Paradoxalement, l'aboutissement de la revendication nationaliste du Sud-Soudan est un espoir pour tous les partisans d'un monde où l'humanité soit moins divisée.
L'histoire d'un nouvel Etat commence ce week-end, celui du Sud-Soudan. Né dans le sang des histoires dramatiques, ce 54e Etat africain (si on ne compte pas le Somaliland, Etat non reconnu mais distinct de la Somalie) est issu d'un conflit entre les parties méridionales et septentrionales du pays, où 2 millions de personnes auront connu la mort. C'est depuis l'indépendance de la république soudanaise que se déroule avec bien trop peu d'accalmies ( à part entre 1972 et 1983) un conflit entre un nord arabe à tendance islamiste et un sud noir africain comprenant animistes, chrétiens et une minorité musulmane.
Peu connues en France, bien plus suivies par les ONG US, les conflits se déroulant au sein de l'espace soudanais sont multiples et dramatiques puisque s'ajoute à ce conflit aujourd'hui éteint les massacres du Darfour.
Lors de la cérémonie d'indépendance, c'est d'ailleurs un auteur de crimes contre l'humanité, le président de la république du Soudan, l'islamiste du nord Omar el-Bachir, mis en accusation par la justice internationale, qu'ont été obligés de cotoyer les officiels venus à la création du nouvel Etat.Si cet homme n'est pas à lui seul à l'origine des problématiques nord-sud, il aura tout fait pour les attiser.
Venu au pouvoir à la suite d'un coup d'Etat soutenu par la branche locale des frères musulmans (organisation que l'on trouve en Egypte, en Palestine avec le Hamas, dans de nombreux pays arabes et dans quelques pays européens), Omar Al-Bachir aura instauré la loi islamiste au début dans les zones musulmanes du pays avec le projet affiché de l'étendre à l'ensemble du Soudan. Ce n'était pas le premier du genre à tenter cela : déjà en 1983, la volonté de soumettre tous les soudanais au droit musulman version radicale avait relancé le conflit nord/sud, éteint après les accords de paix de 1972.
A l'arrivée de Omar el-Béchir l'Etat, déjà inégal dans la répartition des aides entre les différentes zones du pays, se mis à sous-investir dans les parties méridionales du pays.

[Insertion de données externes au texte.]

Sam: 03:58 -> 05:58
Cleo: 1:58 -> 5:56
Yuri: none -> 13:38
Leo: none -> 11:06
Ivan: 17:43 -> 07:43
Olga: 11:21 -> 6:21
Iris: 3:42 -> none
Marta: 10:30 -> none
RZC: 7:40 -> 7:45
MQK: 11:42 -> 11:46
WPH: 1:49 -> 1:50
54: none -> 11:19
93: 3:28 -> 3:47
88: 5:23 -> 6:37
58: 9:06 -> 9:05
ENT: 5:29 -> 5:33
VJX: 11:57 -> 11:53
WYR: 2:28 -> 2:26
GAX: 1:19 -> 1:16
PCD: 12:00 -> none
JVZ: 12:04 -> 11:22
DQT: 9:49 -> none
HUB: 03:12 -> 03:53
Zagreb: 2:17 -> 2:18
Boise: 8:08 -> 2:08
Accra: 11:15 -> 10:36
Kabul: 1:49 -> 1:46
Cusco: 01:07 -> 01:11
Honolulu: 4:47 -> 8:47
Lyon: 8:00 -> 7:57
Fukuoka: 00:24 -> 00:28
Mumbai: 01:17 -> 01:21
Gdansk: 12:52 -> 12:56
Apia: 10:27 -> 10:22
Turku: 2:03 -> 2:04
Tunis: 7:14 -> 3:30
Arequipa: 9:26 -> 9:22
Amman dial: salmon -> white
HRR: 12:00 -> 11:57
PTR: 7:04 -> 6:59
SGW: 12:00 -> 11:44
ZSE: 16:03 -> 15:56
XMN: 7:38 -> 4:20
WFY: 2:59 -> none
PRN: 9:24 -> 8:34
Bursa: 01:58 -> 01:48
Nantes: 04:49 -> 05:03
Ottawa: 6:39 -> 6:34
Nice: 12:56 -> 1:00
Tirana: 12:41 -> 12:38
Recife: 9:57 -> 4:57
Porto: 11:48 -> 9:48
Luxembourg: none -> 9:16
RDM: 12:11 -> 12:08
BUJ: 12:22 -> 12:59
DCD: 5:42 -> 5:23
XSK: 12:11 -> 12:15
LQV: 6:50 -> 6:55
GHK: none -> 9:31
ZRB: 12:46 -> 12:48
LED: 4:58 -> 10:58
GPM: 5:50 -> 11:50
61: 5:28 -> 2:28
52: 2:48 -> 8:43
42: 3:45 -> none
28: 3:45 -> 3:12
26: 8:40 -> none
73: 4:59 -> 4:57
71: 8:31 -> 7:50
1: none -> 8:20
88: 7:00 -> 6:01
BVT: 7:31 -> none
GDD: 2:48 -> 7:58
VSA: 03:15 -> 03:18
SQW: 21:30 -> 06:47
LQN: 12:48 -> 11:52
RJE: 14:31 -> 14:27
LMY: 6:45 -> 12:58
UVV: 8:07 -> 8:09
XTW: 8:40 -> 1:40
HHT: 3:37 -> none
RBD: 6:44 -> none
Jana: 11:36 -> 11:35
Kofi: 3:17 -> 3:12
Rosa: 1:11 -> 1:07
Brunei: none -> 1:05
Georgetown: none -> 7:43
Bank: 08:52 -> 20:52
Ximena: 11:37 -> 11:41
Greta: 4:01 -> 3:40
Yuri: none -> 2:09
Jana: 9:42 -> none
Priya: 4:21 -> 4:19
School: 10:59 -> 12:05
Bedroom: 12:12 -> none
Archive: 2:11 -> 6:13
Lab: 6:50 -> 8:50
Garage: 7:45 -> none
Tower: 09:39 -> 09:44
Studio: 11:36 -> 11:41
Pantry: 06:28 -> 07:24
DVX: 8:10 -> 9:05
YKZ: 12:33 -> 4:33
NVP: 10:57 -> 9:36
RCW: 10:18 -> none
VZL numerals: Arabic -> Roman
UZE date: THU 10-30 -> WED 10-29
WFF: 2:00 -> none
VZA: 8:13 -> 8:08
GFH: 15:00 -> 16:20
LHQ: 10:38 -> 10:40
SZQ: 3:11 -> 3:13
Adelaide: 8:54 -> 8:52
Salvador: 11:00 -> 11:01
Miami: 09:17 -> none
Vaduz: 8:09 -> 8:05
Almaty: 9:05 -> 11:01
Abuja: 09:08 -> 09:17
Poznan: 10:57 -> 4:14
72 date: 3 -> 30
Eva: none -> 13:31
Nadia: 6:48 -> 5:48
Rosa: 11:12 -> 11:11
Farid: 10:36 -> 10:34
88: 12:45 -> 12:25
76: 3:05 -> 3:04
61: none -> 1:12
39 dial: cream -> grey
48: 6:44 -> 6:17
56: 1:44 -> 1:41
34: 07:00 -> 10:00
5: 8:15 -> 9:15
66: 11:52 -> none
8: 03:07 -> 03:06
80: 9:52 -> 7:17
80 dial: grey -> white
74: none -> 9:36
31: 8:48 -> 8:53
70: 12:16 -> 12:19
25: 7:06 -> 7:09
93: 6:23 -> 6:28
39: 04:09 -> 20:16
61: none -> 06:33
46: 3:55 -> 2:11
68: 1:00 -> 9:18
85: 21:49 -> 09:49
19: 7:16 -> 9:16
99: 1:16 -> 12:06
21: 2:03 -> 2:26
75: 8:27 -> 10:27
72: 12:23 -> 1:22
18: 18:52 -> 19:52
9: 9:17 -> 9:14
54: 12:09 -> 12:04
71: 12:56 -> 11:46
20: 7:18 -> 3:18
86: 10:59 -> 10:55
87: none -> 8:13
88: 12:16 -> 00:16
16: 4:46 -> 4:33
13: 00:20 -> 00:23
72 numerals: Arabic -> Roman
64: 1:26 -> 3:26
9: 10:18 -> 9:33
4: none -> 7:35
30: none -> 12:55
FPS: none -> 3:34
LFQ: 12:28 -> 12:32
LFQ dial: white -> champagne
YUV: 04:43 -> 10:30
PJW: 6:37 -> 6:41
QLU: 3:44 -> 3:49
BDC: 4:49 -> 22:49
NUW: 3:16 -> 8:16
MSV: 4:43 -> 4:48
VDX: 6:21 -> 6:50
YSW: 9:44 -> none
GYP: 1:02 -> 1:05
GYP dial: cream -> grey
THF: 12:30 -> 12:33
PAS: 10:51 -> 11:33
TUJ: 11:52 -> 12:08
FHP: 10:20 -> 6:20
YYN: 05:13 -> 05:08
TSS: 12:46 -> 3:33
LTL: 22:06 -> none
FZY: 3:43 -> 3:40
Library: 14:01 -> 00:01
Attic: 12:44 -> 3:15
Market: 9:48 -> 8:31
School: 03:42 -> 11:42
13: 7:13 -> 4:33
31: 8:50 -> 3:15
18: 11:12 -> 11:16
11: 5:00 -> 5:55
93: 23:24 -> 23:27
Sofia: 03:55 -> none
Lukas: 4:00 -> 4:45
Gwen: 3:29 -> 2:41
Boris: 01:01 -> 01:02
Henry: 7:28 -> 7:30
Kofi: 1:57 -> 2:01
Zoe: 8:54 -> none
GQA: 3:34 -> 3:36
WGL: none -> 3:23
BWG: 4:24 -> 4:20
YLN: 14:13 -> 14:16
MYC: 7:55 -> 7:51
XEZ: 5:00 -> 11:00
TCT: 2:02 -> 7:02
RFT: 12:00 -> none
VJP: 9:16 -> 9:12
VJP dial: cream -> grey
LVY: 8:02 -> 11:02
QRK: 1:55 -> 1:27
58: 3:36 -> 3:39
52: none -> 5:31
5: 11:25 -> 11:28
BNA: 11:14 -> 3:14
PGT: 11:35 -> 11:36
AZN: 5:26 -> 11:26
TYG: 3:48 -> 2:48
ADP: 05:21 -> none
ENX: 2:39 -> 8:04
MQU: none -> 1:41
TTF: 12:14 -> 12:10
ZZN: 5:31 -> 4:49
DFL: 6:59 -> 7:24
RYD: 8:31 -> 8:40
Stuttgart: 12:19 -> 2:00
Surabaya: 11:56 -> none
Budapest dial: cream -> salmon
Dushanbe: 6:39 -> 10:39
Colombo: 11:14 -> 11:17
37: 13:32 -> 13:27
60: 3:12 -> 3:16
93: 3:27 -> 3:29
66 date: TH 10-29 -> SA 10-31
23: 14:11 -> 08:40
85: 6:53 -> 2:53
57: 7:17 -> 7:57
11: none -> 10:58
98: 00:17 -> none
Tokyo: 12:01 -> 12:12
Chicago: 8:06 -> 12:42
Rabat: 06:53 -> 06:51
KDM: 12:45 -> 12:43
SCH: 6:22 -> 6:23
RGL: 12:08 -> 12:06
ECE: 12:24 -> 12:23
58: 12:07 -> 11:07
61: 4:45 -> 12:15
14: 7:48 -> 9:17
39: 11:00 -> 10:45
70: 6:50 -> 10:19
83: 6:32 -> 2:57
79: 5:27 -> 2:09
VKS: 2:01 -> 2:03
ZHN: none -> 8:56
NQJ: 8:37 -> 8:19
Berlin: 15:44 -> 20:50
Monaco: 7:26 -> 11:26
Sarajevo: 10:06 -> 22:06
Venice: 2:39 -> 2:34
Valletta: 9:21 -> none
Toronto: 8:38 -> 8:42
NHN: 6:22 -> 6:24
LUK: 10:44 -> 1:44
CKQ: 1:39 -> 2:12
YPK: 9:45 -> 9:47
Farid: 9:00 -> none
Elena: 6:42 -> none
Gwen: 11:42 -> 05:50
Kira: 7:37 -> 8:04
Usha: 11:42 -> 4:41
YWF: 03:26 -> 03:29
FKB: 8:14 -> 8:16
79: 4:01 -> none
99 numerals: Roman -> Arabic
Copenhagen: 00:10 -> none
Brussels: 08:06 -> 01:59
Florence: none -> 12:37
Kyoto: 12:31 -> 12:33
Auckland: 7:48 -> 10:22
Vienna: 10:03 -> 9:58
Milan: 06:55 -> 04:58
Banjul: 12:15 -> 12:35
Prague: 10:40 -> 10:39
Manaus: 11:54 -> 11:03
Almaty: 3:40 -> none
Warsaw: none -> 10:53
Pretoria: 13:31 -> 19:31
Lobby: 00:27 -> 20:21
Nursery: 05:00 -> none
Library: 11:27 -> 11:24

C'est tristement la tragédie du Darfour qui permettra aux sud-soudanais en 2003 de pouvoir entamer des discussions sur l'indépendance. Pris entre les pressions internationales, une économie exsangue, il devenait difficile pour Omar el-Béchir et sonde mener un conflit à la fois contre les animistes, chrétiens et musulmans du sud et les indépendantistes musulmans de l'ouest.
Le régime de Khartoum a toujours d'ailleurs eu cette dimension, celui d'être à la fois me représentant d'un certain élitisme des populations arabophones et celui d'être le refuge, au sein de la communauté musulmane du pays, d'une vision radicale de l'Islam. Au point que les musulmans du sud-soudan ont eux aussi voté très majoritairement pour l'indépendance, comme le reste des autres sud-soudanais il y a quelques mois.
Loin d'être la validation d'une quelconque thèse sur le choc des civilisations, telles que le rêvent certains pour tenter de valider leurs théories sur l'impossibilité du mélange des religions, la création du sud-soudan est au contraire un nouvel espace où le vivre ensemble est possible entre différents groupes. Que le chemin soit long, qu'il y ai déjà des conflits est inévitable. Mais paradoxalement, la création de cette nouvelle entité étatique est un espoir pour les internationalistes. Bien autrement qu'une scission nationalilste, la nouvelle République est, de par son ambition démocratique et respectueuse de tous, contrairement à son voisin du nord, un espoir pour tous les hommes et femmes de bonne volonté.